** AIM OF THE EXERCISE **
Extract the text lines from each of the following entries, reproducing them character for character. Omit the page images from the output.
RECORDS FOR THE TASK section start
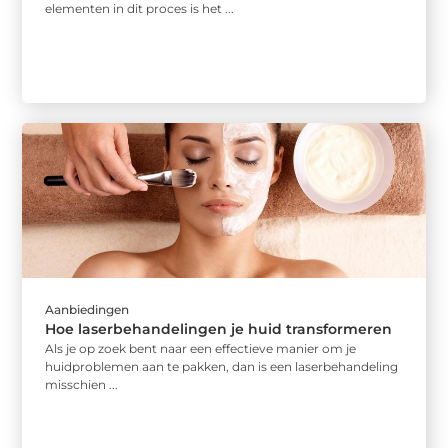
elementen in dit proces is het ...
Aanbiedingen
Hoe laserbehandelingen je huid transformeren
Als je op zoek bent naar een effectieve manier om je
huidproblemen aan te pakken, dan is een laserbehandeling
misschien ...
RECORDS FOR THE TASK section end
** RESULT OF THE EXERCISE **
elementen in dit proces is het ...
Aanbiedingen
Hoe laserbehandelingen je huid transformeren
Als je op zoek bent naar een effectieve manier om je
huidproblemen aan te pakken, dan is een laserbehandeling
misschien ...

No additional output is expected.